---------- Data under study ----------

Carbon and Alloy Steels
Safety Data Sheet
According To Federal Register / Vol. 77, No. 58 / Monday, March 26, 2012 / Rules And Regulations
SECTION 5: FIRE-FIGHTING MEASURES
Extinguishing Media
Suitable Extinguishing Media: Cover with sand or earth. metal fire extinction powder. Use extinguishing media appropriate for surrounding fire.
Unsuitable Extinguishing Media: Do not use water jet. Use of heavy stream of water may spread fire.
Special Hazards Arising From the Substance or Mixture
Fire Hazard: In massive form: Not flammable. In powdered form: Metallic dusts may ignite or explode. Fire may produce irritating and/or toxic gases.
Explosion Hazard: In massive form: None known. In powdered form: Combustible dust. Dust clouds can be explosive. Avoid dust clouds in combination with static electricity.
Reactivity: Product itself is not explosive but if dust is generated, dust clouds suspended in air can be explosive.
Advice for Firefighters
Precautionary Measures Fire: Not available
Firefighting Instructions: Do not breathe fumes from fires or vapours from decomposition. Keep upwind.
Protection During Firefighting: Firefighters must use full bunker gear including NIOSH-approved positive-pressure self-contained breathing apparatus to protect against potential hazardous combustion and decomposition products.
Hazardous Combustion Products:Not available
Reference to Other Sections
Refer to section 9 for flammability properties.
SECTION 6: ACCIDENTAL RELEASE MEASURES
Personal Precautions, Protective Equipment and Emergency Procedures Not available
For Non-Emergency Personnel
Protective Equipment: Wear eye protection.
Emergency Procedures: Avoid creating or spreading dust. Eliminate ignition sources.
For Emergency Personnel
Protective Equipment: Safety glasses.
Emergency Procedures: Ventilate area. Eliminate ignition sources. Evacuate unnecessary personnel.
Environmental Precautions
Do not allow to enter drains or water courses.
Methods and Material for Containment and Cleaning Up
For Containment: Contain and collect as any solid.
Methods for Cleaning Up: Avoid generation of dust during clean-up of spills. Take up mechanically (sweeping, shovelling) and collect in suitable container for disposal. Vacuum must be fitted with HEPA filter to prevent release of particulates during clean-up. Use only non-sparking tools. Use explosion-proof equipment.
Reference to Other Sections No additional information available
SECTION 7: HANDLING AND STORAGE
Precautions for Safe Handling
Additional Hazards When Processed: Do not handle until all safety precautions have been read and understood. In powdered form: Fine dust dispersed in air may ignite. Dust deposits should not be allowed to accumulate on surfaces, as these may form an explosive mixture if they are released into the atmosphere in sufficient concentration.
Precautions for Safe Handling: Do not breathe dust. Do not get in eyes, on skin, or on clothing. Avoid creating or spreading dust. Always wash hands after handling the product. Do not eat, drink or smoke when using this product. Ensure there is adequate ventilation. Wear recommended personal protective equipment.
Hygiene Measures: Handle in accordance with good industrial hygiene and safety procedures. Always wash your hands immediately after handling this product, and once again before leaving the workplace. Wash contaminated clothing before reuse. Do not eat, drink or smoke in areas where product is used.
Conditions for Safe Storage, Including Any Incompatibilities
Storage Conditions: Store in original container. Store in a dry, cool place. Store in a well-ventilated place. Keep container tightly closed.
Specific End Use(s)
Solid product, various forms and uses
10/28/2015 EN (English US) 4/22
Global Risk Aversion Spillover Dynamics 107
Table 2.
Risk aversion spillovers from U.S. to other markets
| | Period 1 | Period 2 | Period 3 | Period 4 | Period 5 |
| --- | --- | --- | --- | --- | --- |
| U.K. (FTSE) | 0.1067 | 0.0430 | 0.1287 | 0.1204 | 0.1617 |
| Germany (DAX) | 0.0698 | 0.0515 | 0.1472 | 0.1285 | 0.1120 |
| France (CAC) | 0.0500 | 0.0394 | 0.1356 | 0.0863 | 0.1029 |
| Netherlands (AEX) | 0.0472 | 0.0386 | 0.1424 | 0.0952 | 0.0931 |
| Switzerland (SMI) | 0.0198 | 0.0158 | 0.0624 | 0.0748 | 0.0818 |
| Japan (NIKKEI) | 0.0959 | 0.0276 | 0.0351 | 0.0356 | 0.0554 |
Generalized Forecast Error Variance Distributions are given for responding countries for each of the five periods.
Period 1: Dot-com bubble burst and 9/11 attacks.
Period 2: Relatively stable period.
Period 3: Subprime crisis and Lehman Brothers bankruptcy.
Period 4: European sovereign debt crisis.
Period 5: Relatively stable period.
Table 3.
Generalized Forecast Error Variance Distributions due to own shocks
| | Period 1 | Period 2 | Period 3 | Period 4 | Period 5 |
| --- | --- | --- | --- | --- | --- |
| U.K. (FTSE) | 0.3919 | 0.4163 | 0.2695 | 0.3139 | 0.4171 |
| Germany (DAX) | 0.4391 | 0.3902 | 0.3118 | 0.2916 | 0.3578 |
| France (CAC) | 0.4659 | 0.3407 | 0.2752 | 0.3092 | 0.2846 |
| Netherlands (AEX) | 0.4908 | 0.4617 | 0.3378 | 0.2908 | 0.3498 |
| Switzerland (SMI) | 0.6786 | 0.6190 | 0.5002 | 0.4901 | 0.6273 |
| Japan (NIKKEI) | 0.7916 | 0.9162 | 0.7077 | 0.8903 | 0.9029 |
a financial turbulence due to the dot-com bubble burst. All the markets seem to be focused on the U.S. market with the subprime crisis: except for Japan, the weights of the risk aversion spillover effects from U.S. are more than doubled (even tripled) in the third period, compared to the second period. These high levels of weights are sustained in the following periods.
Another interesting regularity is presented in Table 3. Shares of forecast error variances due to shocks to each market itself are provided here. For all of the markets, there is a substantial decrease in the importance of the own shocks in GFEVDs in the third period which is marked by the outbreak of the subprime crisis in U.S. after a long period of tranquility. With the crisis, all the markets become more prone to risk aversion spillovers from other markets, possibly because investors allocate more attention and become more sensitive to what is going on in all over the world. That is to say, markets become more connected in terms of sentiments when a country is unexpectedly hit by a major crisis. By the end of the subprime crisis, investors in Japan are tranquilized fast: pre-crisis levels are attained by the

----------

▶ [The task]
Go through the preceding material and copy each line that has the word "NIKKEI".

▶ [Answer box]
| Japan (NIKKEI) | 0.0959 | 0.0276 | 0.0351 | 0.0356 | 0.0554 |
| Japan (NIKKEI) | 0.7916 | 0.9162 | 0.7077 | 0.8903 | 0.9029 |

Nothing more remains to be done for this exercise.